らんかみち

童話から老話まで

金を払ったからといって技術が身につくわけではない

2010年10月25日 | 陶芸
 釉薬かけをして窯詰めしました。ブログにアップしようとその窯の写真を見たら、アウッチ! 一つの棚で間違えてるじゃないか。棚板を3点で支持しているんですが、三角形が逆になっているところがあって、これは絶対にまずいぞ。
 棚板を破損させようものなら大目玉を食らうでしょうね。1枚が1万円くらいする物なので、窯一杯のぼくの作品が売れたってペイするわけがない。失敗は成功の母などと言って見過ごしてはくれそうもないので、明朝は早めに出かけて詰め直す所存にございます。

 ぼくみたいに失敗ばかりやらかして痛い目に遭っていると、次からは慎重になるし痛みを忘れることはありません。しかし、だれかから手取り足取り教わったことは残念ながら忘れてしまいやすいです。
「一子相伝とは、教えないことである」と、歌舞伎役者だったか狂言師だったか、我が子に芸を伝えるのに芸を教えてはいけないというのです。もちろん箴言、レトリックであり、「技は教わるものではなく、盗むものである」と共通する格言でしょう。

 我が陶芸クラブはその昔、鄙には珍しくといっては叱られるかも知れませんが、著名な陶芸家を師と仰いでおったそうな。その時代の資料をひもといてみると、膨大な釉薬の調合リストやテストピースがあって驚きます。先生は非常に親切丁寧な方で、粉骨砕身クラブのために尽くしてくれたであろうことは想像に難くありません。それなのにどうして先生の技術は伝承されずに今にいたってしまったのでしょう。

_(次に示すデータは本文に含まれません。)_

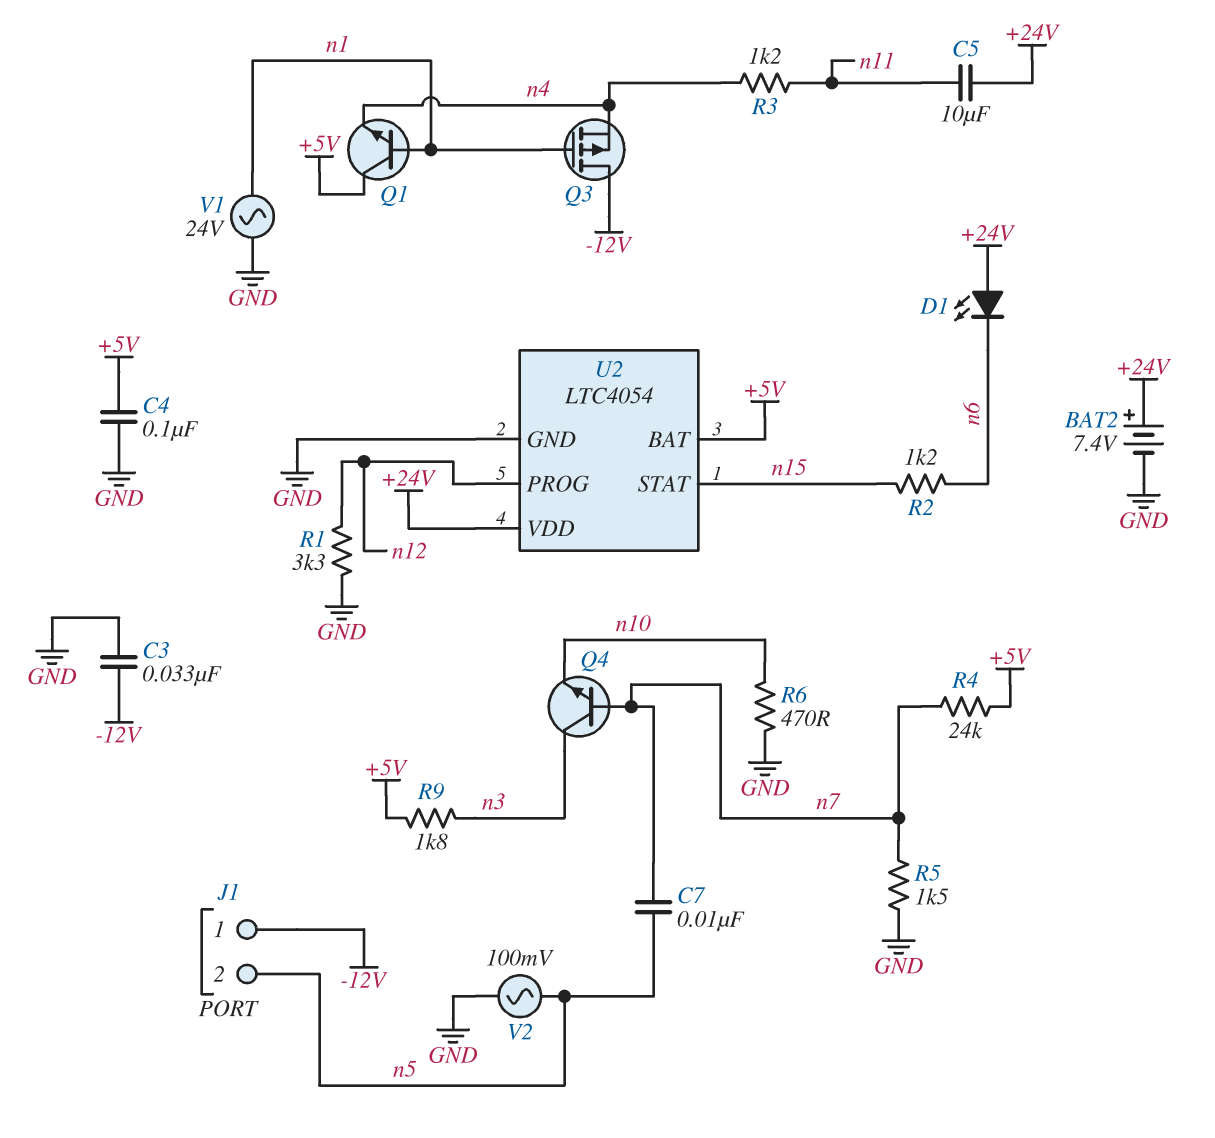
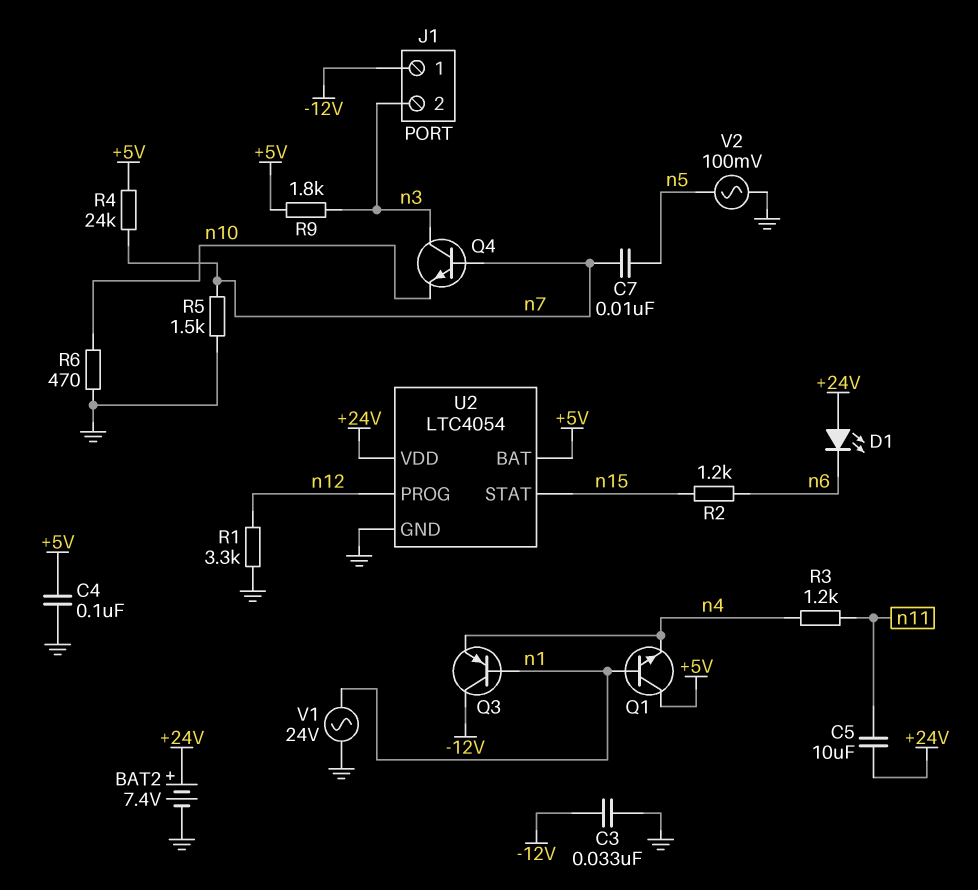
J1 pin 2: n5 -> n3
Q3: PMOS (G n1, D -12V, S n4) -> PNP (B n1, C -12V, E n4)

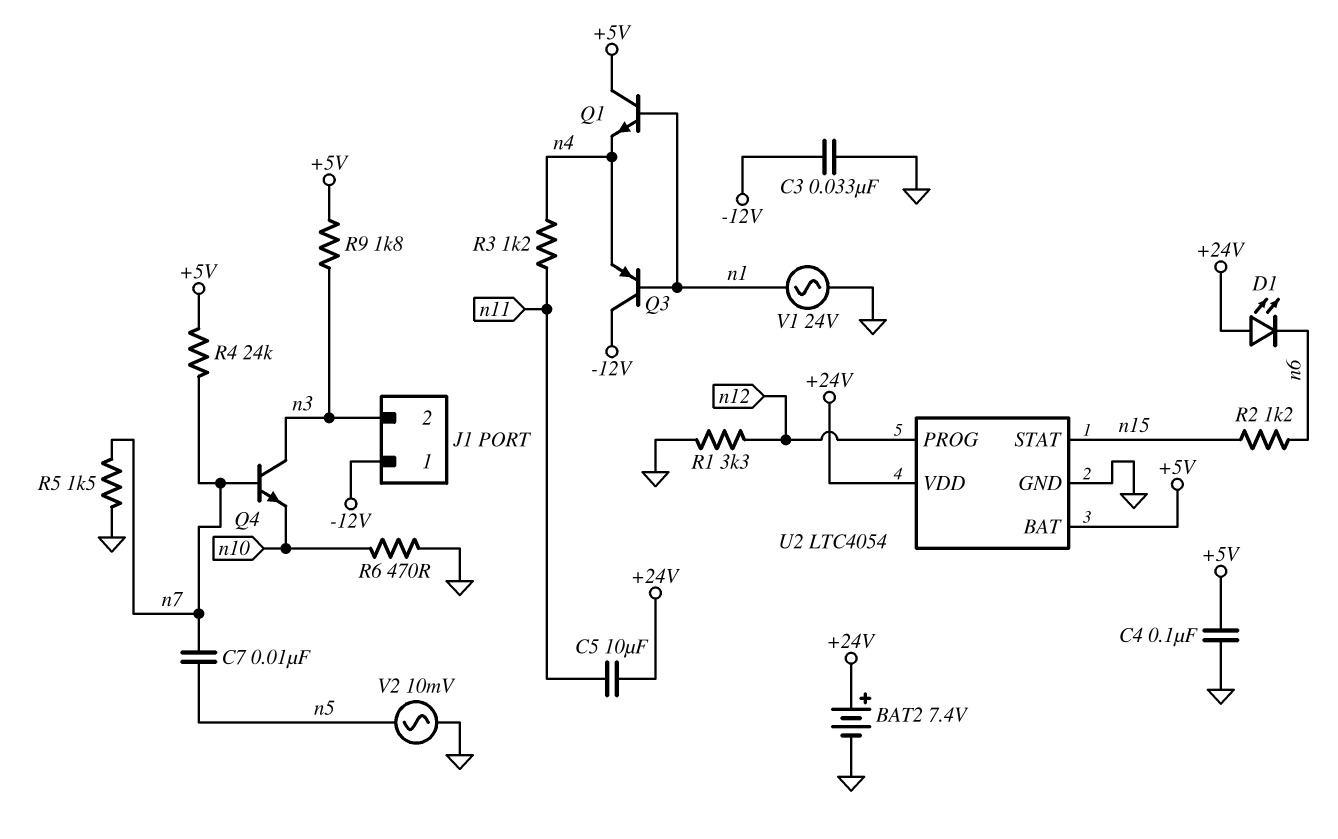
V2: AC 100mV (GND, n5) -> AC 10mV (GND, n5)

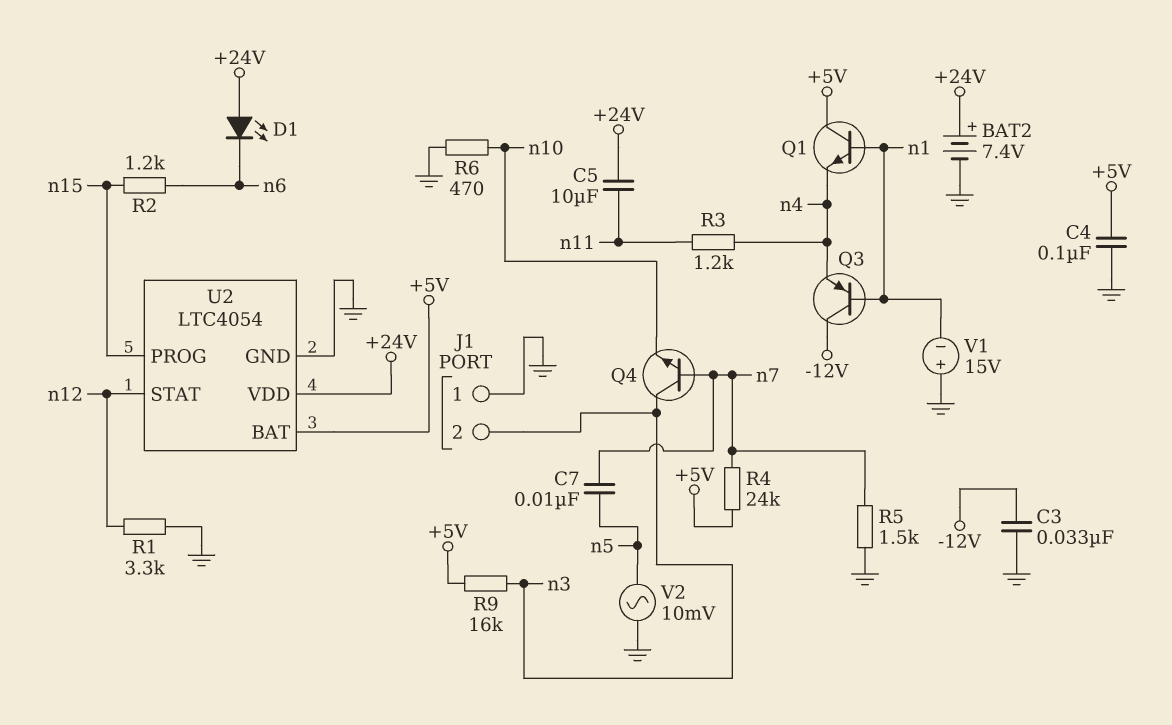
J1 pin 1: -12V -> GND
R9: 1.8k (+5V, n3) -> 16k (+5V, n3)
U2 pin PROG: n12 -> n15
U2 pin STAT: n15 -> n12
V1: AC 24V (GND, n1) -> 15V (plus GND, minus n1)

 思うに、人は気前よく教えてもらったことは気前よく忘れてしまうものじゃないでしょうか。流血の末に自力で獲得した自由は死守しても、占領軍から与えられた自由はぞんざいに扱ってしまうのと似ているでしょうか。伝統芸能にしても、子どもが自力で身につけた芸でなければ伝承されないのでしょう。

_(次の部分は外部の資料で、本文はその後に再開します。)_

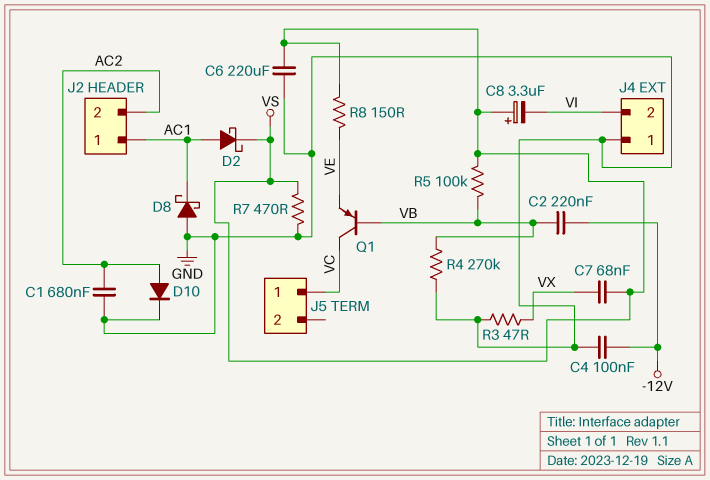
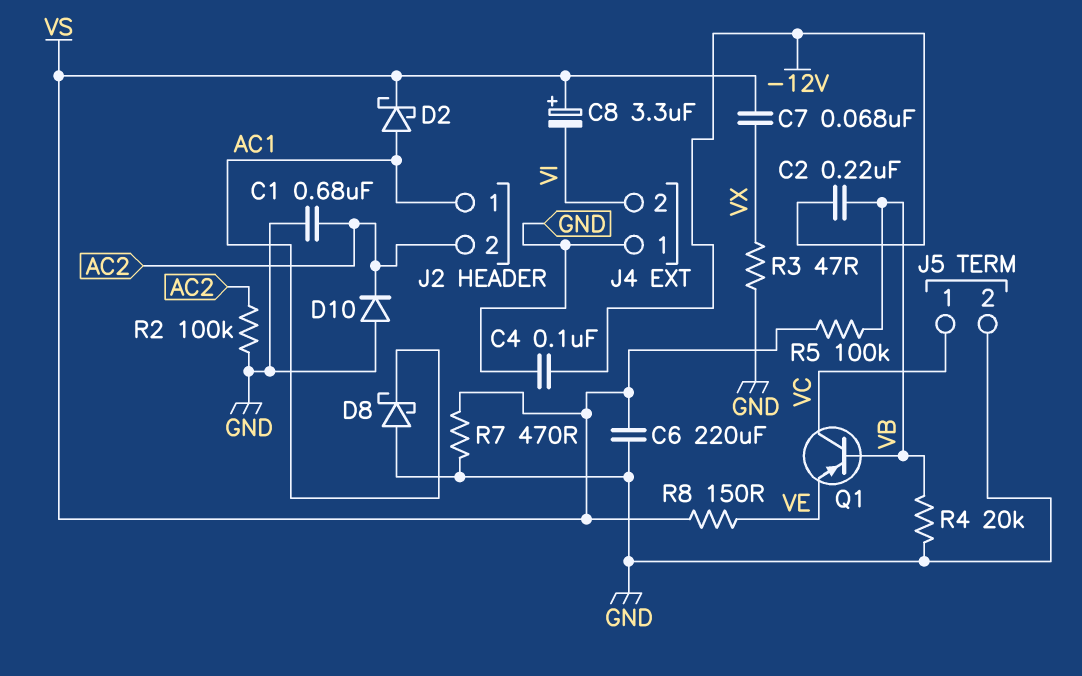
D10: diode (A AC2, K GND) -> diode (A GND, K AC2)
J5 pin 2: none -> GND
R2: none -> 100k (AC2, GND)
R4: 270k (GND, VB) -> 20k (GND, VB)

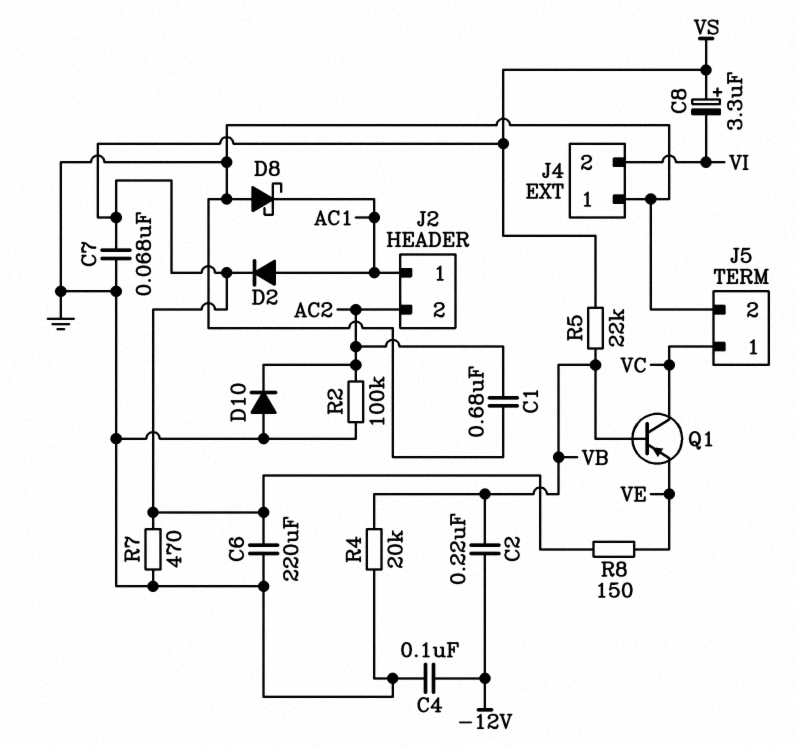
C7: 68nF (VS, VX) -> 68nF (GND, VS)
D2: schottky (A AC1, K VS) -> diode (A AC1, K VS)
R3: 47 (GND, VX) -> none
R5: 100k (VB, VS) -> 22k (VB, VS)

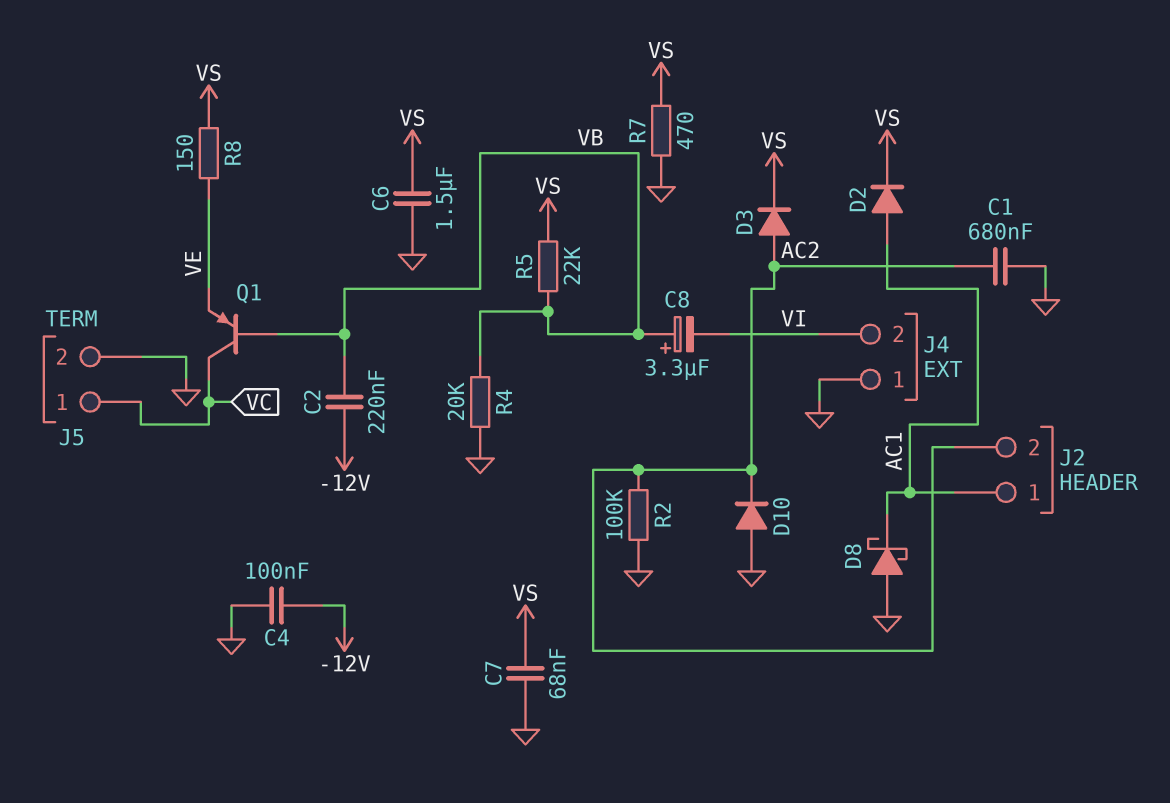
C6: 220uF (GND, VS) -> 1.5uF (GND, VS)
C8: 3.3uF (plus VS, minus VI) -> 3.3uF (plus VB, minus VI)
D3: none -> diode (A AC2, K VS)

 師と仰いだ陶芸家が亡くなり、教わった技術がわずか数年で失われた要因を、クラブ員の高齢化と分けて考えることはできないと思います。しかし主因として、先生の微に入り細をうがった指導が、クラブ員の自力で考える習慣をスポイルしたのかも知れないのです。
 知り合いの陶芸家を訪ね、よその陶芸クラブを見学し、陶芸教室に飛び入りで受講したりするぼくの姿を見て「あなたは本当に熱心よね」と、褒めているのか呆れているのか知らないけど、技術の獲得に苦労しなければ身につかないとしたものです。

 親はなくとも子は育つと云うけれど、親がいるから育たない子もいる。童話講座だって同じことですが、金を払ってまでして「千尋の谷に突き落としてください」と懇願する生徒もいないので、お師匠さまも頭の痛いこって。